» Assigned task: Would you please repeat exactly the lines from the one containing "We argue that" to the end of the records, both included, and leave out the rest?
::::::
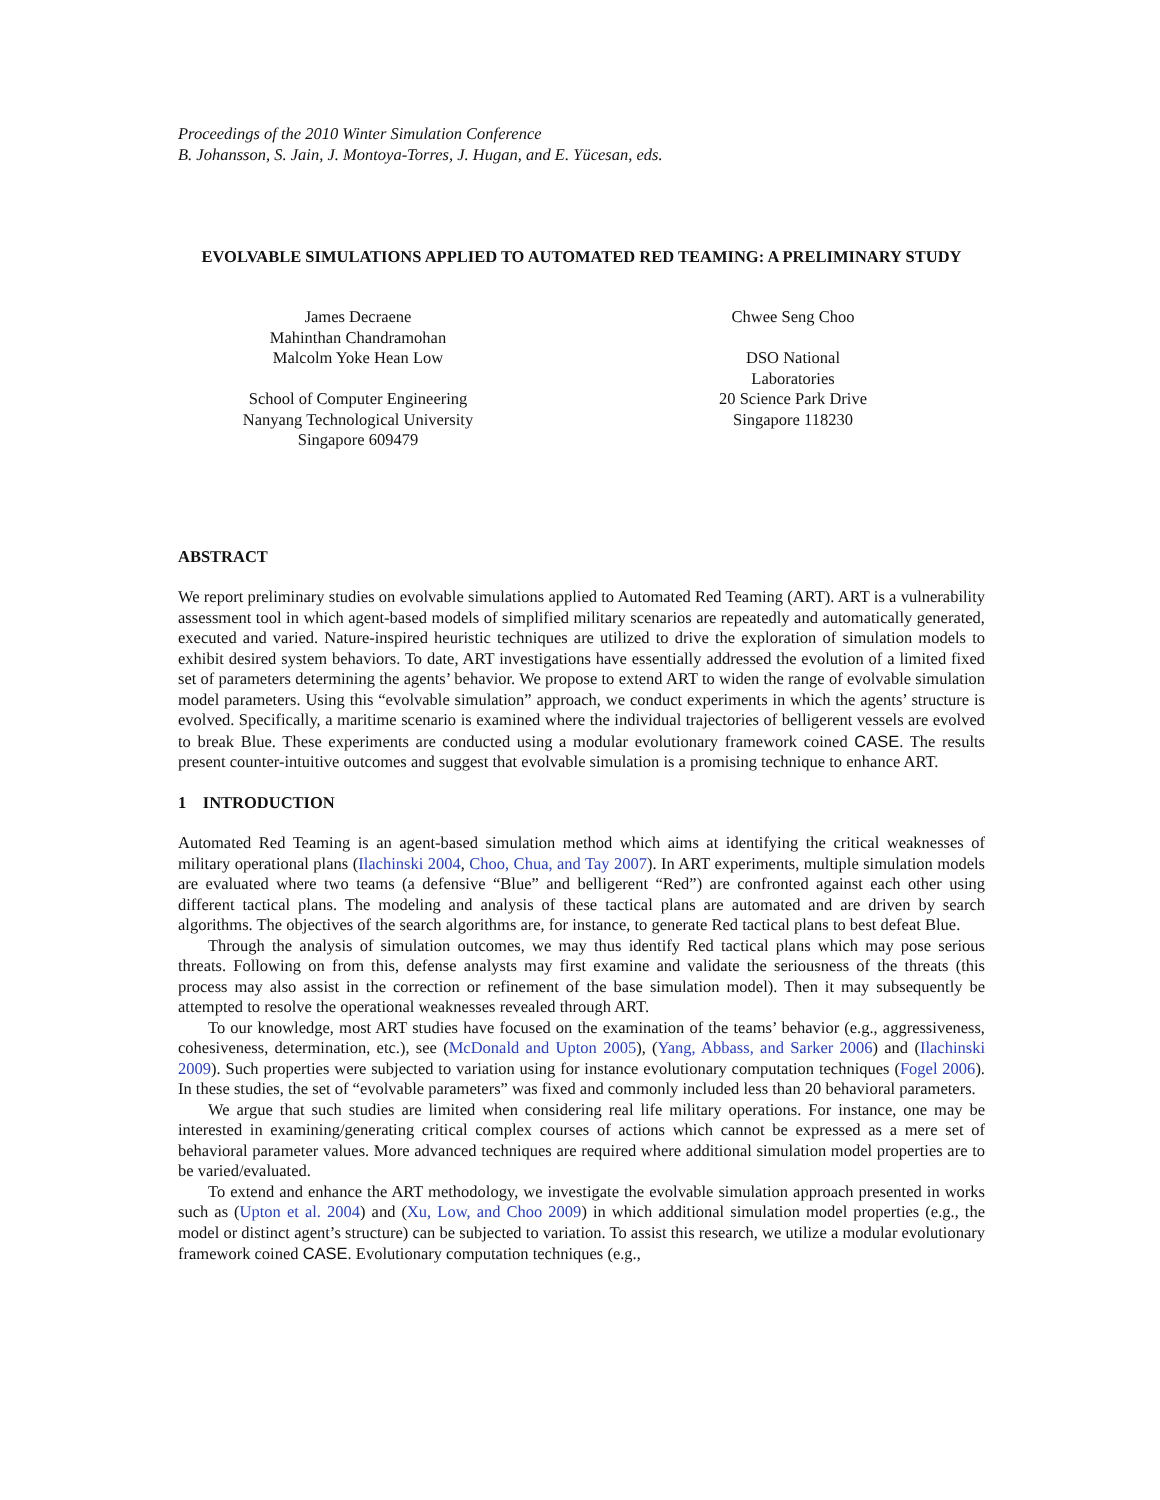Proceedings of the 2010 Winter Simulation Conference
B. Johansson, S. Jain, J. Montoya-Torres, J. Hugan, and E. Yücesan, eds.
EVOLVABLE SIMULATIONS APPLIED TO AUTOMATED RED TEAMING: A PRELIMINARY STUDY
James Decraene
Mahinthan Chandramohan
Malcolm Yoke Hean Low
School of Computer Engineering
Nanyang Technological University
Singapore 609479
Chwee Seng Choo
DSO National Laboratories
20 Science Park Drive
Singapore 118230
ABSTRACT
We report preliminary studies on evolvable simulations applied to Automated Red Teaming (ART). ART is a vulnerability assessment tool in which agent-based models of simplified military scenarios are repeatedly and automatically generated, executed and varied. Nature-inspired heuristic techniques are utilized to drive the exploration of simulation models to exhibit desired system behaviors. To date, ART investigations have essentially addressed the evolution of a limited fixed set of parameters determining the agents’ behavior. We propose to extend ART to widen the range of evolvable simulation model parameters. Using this “evolvable simulation” approach, we conduct experiments in which the agents’ structure is evolved. Specifically, a maritime scenario is examined where the individual trajectories of belligerent vessels are evolved to break Blue. These experiments are conducted using a modular evolutionary framework coined CASE. The results present counter-intuitive outcomes and suggest that evolvable simulation is a promising technique to enhance ART.
1 INTRODUCTION
Automated Red Teaming is an agent-based simulation method which aims at identifying the critical weaknesses of military operational plans (Ilachinski 2004, Choo, Chua, and Tay 2007). In ART experiments, multiple simulation models are evaluated where two teams (a defensive “Blue” and belligerent “Red”) are confronted against each other using different tactical plans. The modeling and analysis of these tactical plans are automated and are driven by search algorithms. The objectives of the search algorithms are, for instance, to generate Red tactical plans to best defeat Blue.
Through the analysis of simulation outcomes, we may thus identify Red tactical plans which may pose serious threats. Following on from this, defense analysts may first examine and validate the seriousness of the threats (this process may also assist in the correction or refinement of the base simulation model). Then it may subsequently be attempted to resolve the operational weaknesses revealed through ART.
To our knowledge, most ART studies have focused on the examination of the teams’ behavior (e.g., aggressiveness, cohesiveness, determination, etc.), see (McDonald and Upton 2005), (Yang, Abbass, and Sarker 2006) and (Ilachinski 2009). Such properties were subjected to variation using for instance evolutionary computation techniques (Fogel 2006). In these studies, the set of “evolvable parameters” was fixed and commonly included less than 20 behavioral parameters.
We argue that such studies are limited when considering real life military operations. For instance, one may be interested in examining/generating critical complex courses of actions which cannot be expressed as a mere set of behavioral parameter values. More advanced techniques are required where additional simulation model properties are to be varied/evaluated.
To extend and enhance the ART methodology, we investigate the evolvable simulation approach presented in works such as (Upton et al. 2004) and (Xu, Low, and Choo 2009) in which additional simulation model properties (e.g., the model or distinct agent’s structure) can be subjected to variation. To assist this research, we utilize a modular evolutionary framework coined CASE. Evolutionary computation techniques (e.g.,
::::::
» Written response:
We argue that such studies are limited when considering real life military operations. For instance, one may be interested in examining/generating critical complex courses of actions which cannot be expressed as a mere set of behavioral parameter values. More advanced techniques are required where additional simulation model properties are to be varied/evaluated.
To extend and enhance the ART methodology, we investigate the evolvable simulation approach presented in works such as (Upton et al. 2004) and (Xu, Low, and Choo 2009) in which additional simulation model properties (e.g., the model or distinct agent’s structure) can be subjected to variation. To assist this research, we utilize a modular evolutionary framework coined CASE. Evolutionary computation techniques (e.g.,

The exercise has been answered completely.